My men flood the doorway. Two go left, two go right, one crosses straight to Aoife and crouches between her knees to block any second attempt on her with his own body. The others take the corners, hands steady, voices low and clipped, the choreography we built for rooms exactly like this one. The world narrows into choices and the next five seconds.

“Do not touch her,” I tell Siobhan, though she is already bare-handed. “Do not move again without permission.”

She smiles in that sharp, private way that always said more about her hunger than her humor. “You are late,” she says.

“Late enough,” I answer and cross the wet floor. I do not lower the gun until I can smell her perfume. Then I holster it and take the rope from Aoife’s wrists myself, because I need to feel the knot surrender. The cord leaves a furious red at her skin. I kiss one wrist before I can stop myself. She looks at me in a way that knocks the air out of my spine.

“I knew you would come,” she whispers, and the words are simple, and they are a benediction I do not deserve.

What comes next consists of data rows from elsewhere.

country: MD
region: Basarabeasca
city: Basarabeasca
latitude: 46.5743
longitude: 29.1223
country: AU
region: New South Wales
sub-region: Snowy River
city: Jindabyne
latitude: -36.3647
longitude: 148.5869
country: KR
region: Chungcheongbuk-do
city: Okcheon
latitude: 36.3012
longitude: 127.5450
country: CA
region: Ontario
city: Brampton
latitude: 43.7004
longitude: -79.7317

Behind us, Siobhan moves as if to run. Keane is already there, calm as a grave. He catches her elbow and folds her down with a single turn of his wrist. She tries to make a weapon out of her body. He removes the idea from her and places her on her knees without ever raising his voice. Two more men take her arms. One kicks the fallen knife deep under the table. It rings out like a church bell and dies.

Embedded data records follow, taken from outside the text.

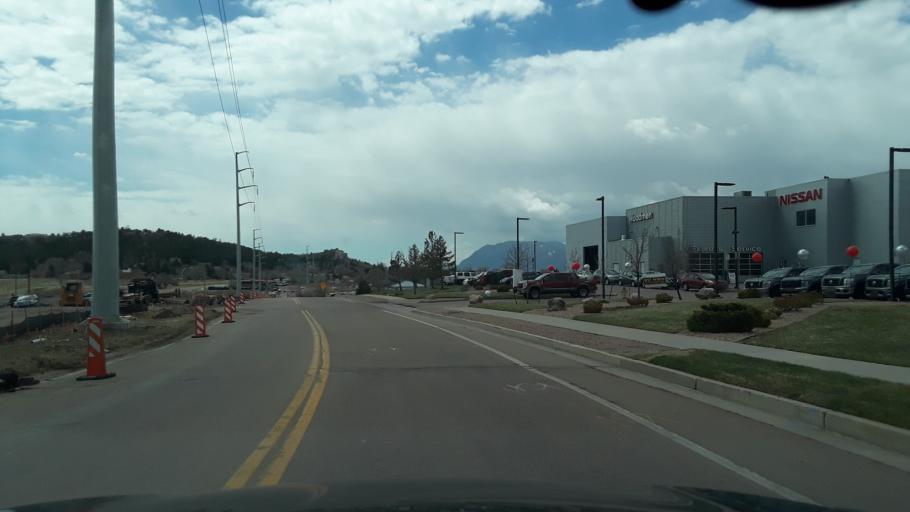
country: US
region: Colorado
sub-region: El Paso County
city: Air Force Academy
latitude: 38.9316
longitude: -104.8109
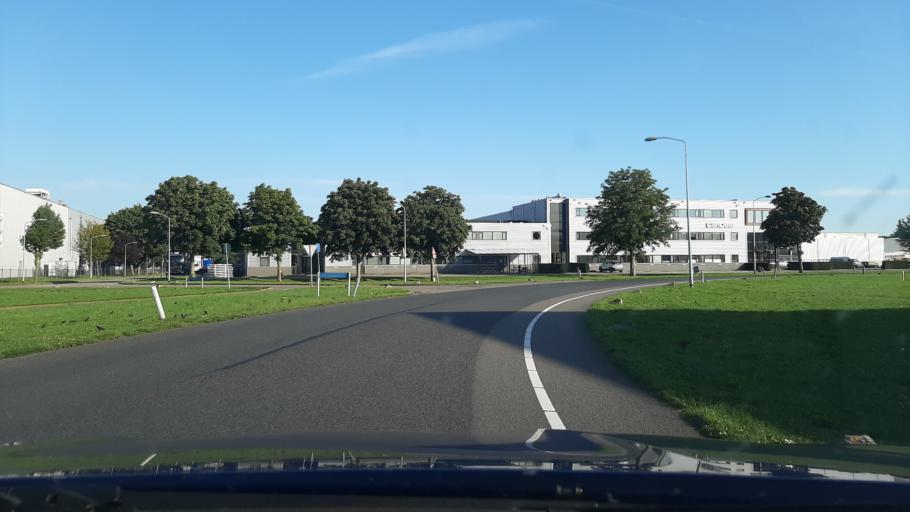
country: NL
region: Flevoland
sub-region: Gemeente Zeewolde
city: Zeewolde
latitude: 52.3573
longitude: 5.5093
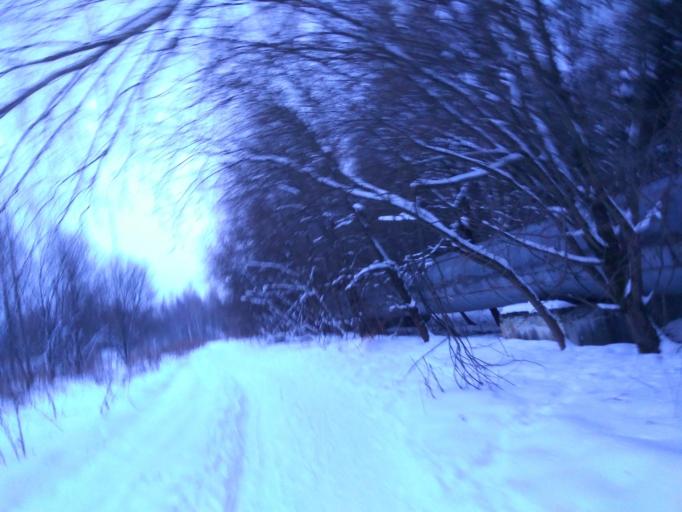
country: RU
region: Moscow
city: Biryulevo
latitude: 55.5918
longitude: 37.7007
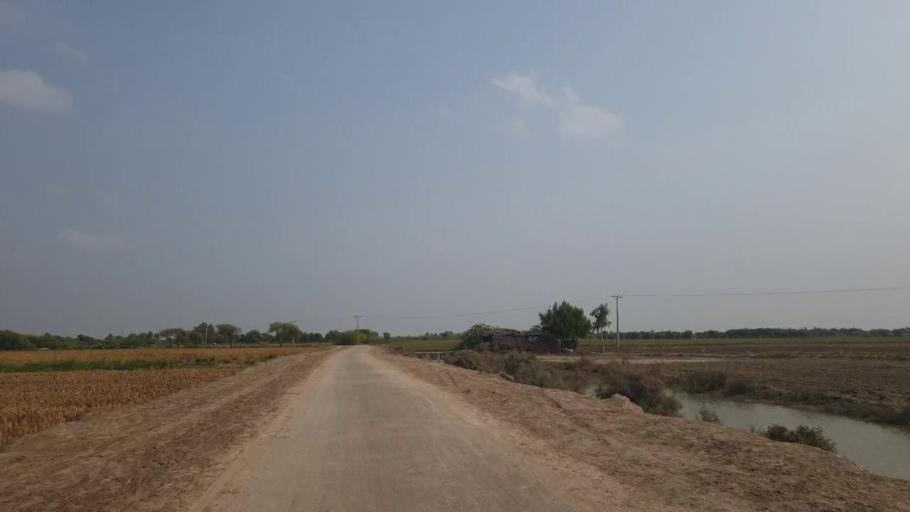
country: PK
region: Sindh
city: Badin
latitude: 24.5474
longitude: 68.7208
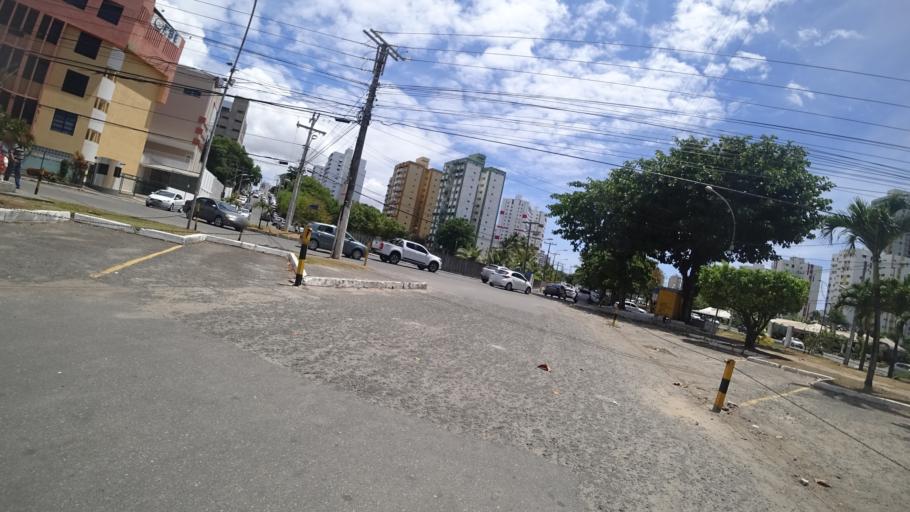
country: BR
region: Bahia
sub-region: Salvador
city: Salvador
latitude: -12.9688
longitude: -38.4379
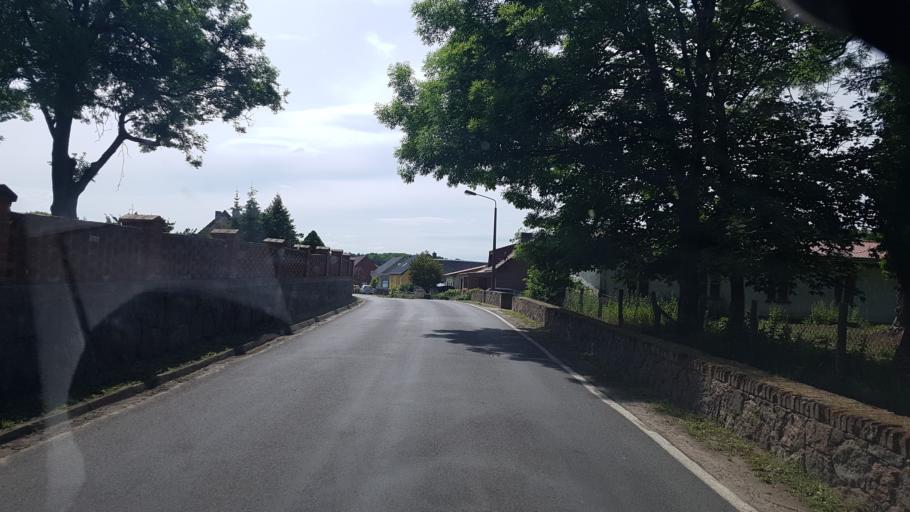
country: DE
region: Mecklenburg-Vorpommern
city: Strasburg
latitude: 53.4144
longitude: 13.7668
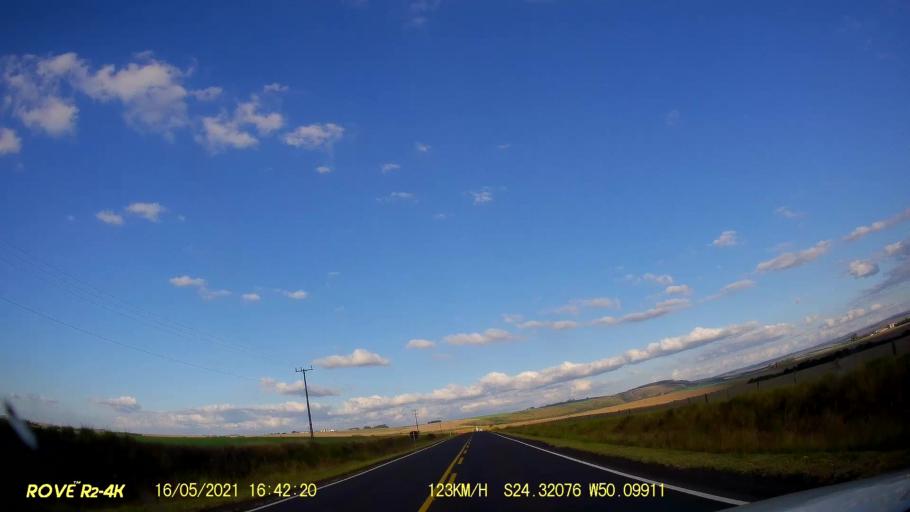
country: BR
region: Parana
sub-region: Pirai Do Sul
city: Pirai do Sul
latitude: -24.3209
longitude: -50.0981
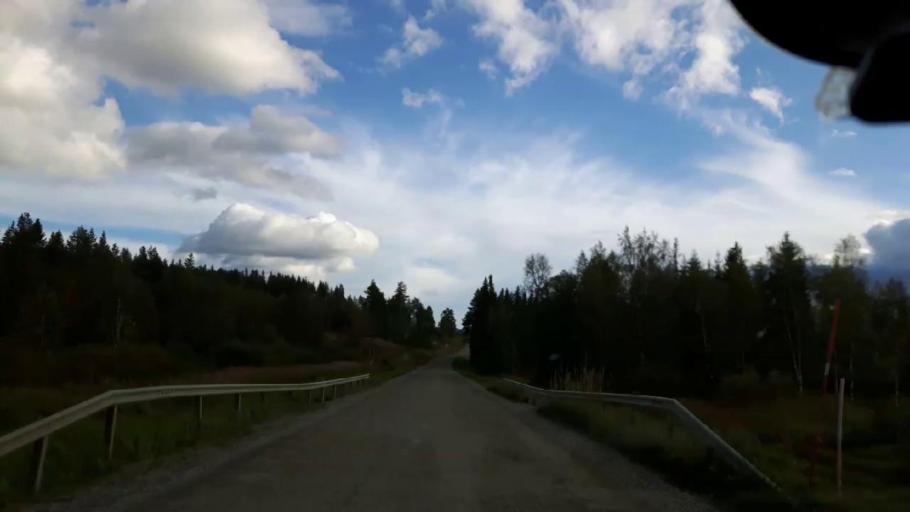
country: SE
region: Jaemtland
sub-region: Stroemsunds Kommun
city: Stroemsund
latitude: 63.3026
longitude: 15.6028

Aoife stands on a wobble and then holds fast. I slide my coat over her shoulders because the room is cold and because she should never be in a room like this without an extra layer between her and the stone. She pulls the lapels close with a hand that trembles once and stops. Her mouth is swelling where fear bit down and kept her brave. Her eyes are bright the way a blade is bright. She is here. Every heartbeat slams gratitude through me.

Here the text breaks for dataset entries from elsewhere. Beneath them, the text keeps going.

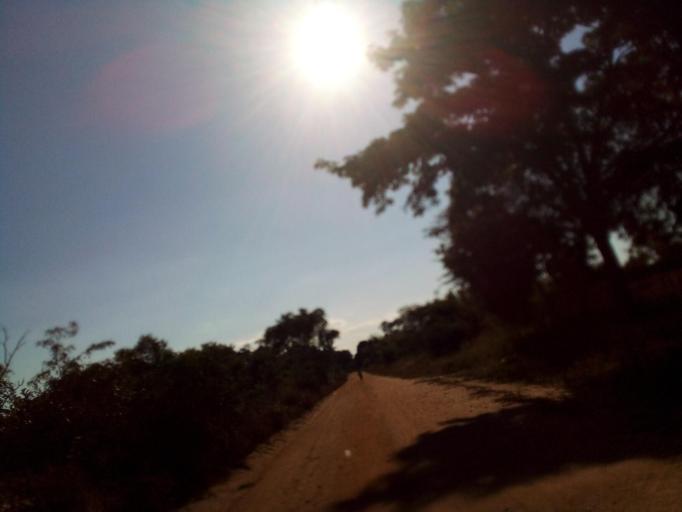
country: MZ
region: Zambezia
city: Quelimane
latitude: -17.5116
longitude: 36.5983
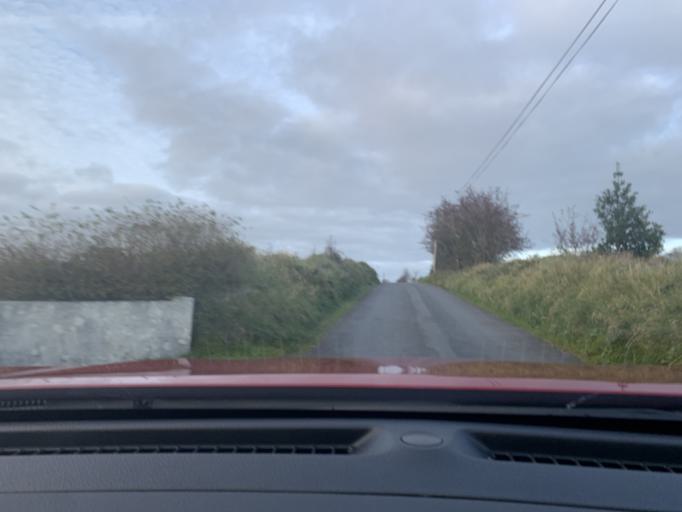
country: IE
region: Connaught
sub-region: Roscommon
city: Ballaghaderreen
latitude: 53.9777
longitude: -8.6185
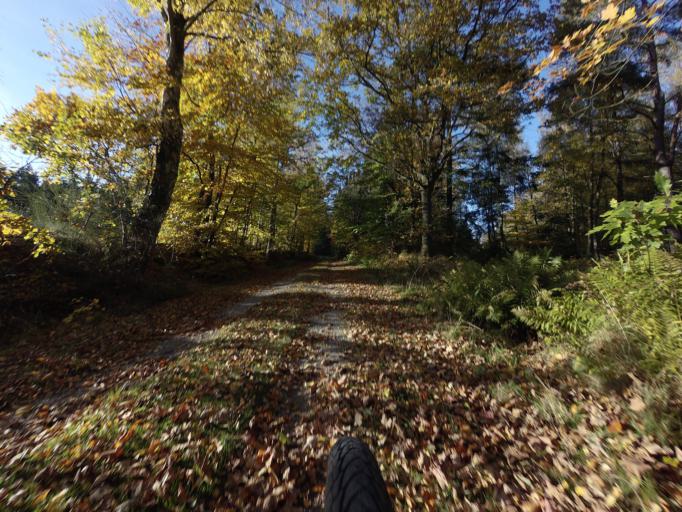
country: DK
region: Central Jutland
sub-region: Norddjurs Kommune
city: Grenaa
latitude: 56.5124
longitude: 10.8065
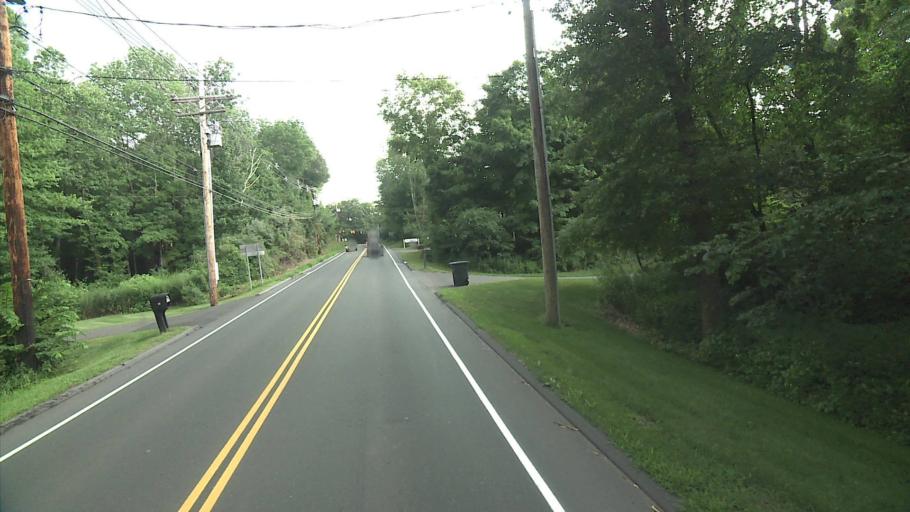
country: US
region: Connecticut
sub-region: New Haven County
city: Southbury
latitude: 41.4989
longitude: -73.2153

There is noise now, threaded up from the city through the cracks. Sirens gather somewhere above, wailing toward us, growing and turning and falling away. The hotel must have found its courage. The street must be ready to watch. We do not have time for speeches or for mercy dressed as an argument.

“Move,” I say, and the room obeys. We thread back into the corridor, the candles making a wake behind us. Siobhan spits a name into the air that wants to be Moira, and I do not let it land.Aoife keeps pace at my side, jaw set, chin high. She does not stumble. The men walk with the stance that makes people think they are bigger than they are.

The door to the alley bangs open into winter. Night air shocks the lungs. Snow freckles the spill of light. The city is close, close enough to press its nose to the glass and watch us leave.